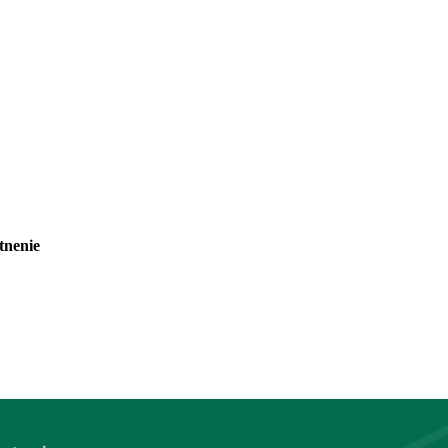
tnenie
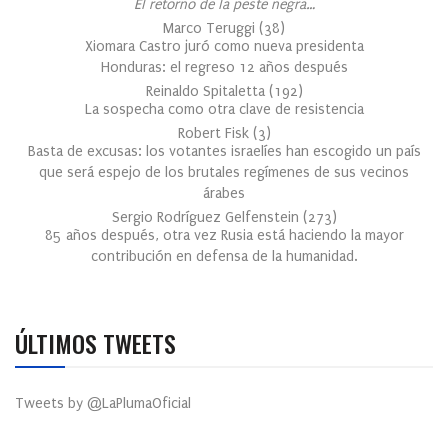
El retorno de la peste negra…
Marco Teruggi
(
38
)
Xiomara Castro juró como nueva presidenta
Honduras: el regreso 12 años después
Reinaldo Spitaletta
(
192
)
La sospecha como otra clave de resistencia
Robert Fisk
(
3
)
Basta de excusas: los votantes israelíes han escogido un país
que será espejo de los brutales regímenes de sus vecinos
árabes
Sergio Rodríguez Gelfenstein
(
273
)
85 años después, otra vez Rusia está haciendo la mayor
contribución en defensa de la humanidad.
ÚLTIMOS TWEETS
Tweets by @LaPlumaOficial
☆ ☆ ☆ ☆
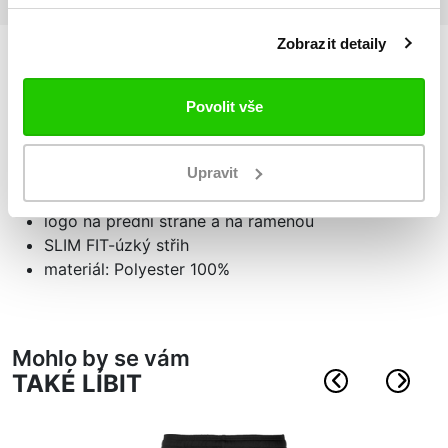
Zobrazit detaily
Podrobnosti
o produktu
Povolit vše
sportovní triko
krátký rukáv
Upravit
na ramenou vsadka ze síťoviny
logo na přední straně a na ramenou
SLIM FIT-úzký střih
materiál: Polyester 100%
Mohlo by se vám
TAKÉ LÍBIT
☆ ☆ ☆ ☆
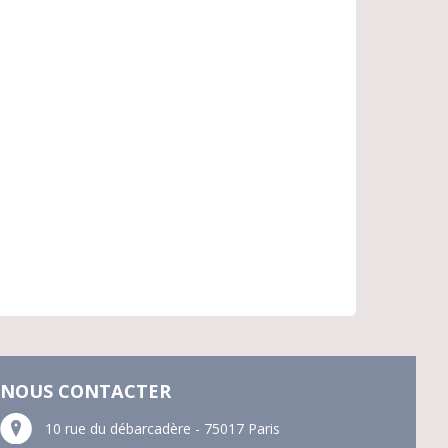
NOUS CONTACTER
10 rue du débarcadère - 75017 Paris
☆ ☆ ☆ ☆
> What you have to do
Among the records above, count the lines that include the word "ramenou" and state the number by itself.

> Answer space
2